### The task
Every entry below needs to be copied exactly.

### Task material
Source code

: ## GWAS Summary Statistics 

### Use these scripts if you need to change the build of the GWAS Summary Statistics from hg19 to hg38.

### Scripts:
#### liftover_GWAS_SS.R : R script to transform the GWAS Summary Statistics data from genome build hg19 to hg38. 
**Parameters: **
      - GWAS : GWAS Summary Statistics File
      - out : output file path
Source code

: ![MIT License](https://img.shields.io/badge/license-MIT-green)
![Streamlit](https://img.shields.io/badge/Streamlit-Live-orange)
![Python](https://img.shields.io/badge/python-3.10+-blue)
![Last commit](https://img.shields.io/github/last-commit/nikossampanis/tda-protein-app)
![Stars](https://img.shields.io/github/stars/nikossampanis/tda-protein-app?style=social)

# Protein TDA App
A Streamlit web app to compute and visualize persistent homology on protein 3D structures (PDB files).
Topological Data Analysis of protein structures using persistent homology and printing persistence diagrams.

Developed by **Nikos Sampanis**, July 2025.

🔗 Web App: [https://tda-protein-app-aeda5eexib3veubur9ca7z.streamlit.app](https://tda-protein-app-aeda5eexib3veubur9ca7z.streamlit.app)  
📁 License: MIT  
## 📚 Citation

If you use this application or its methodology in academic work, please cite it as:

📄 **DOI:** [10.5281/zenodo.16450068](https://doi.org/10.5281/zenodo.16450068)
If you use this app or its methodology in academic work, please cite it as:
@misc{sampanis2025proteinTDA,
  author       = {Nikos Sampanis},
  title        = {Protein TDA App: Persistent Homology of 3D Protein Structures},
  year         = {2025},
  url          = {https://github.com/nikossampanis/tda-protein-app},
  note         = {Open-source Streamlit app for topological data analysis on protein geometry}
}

### Answer for this exercise
Source code

: ## GWAS Summary Statistics 

### Use these scripts if you need to change the build of the GWAS Summary Statistics from hg19 to hg38.

### Scripts:
#### liftover_GWAS_SS.R : R script to transform the GWAS Summary Statistics data from genome build hg19 to hg38. 
**Parameters: **
      - GWAS : GWAS Summary Statistics File
      - out : output file path
Source code

: ![MIT License](https://img.shields.io/badge/license-MIT-green)
![Streamlit](https://img.shields.io/badge/Streamlit-Live-orange)
![Python](https://img.shields.io/badge/python-3.10+-blue)
![Last commit](https://img.shields.io/github/last-commit/nikossampanis/tda-protein-app)
![Stars](https://img.shields.io/github/stars/nikossampanis/tda-protein-app?style=social)

# Protein TDA App
A Streamlit web app to compute and visualize persistent homology on protein 3D structures (PDB files).
Topological Data Analysis of protein structures using persistent homology and printing persistence diagrams.

Developed by **Nikos Sampanis**, July 2025.

🔗 Web App: [https://tda-protein-app-aeda5eexib3veubur9ca7z.streamlit.app](https://tda-protein-app-aeda5eexib3veubur9ca7z.streamlit.app)  
📁 License: MIT  
## 📚 Citation

If you use this application or its methodology in academic work, please cite it as:

📄 **DOI:** [10.5281/zenodo.16450068](https://doi.org/10.5281/zenodo.16450068)
If you use this app or its methodology in academic work, please cite it as:
@misc{sampanis2025proteinTDA,
  author       = {Nikos Sampanis},
  title        = {Protein TDA App: Persistent Homology of 3D Protein Structures},
  year         = {2025},
  url          = {https://github.com/nikossampanis/tda-protein-app},
  note         = {Open-source Streamlit app for topological data analysis on protein geometry}
}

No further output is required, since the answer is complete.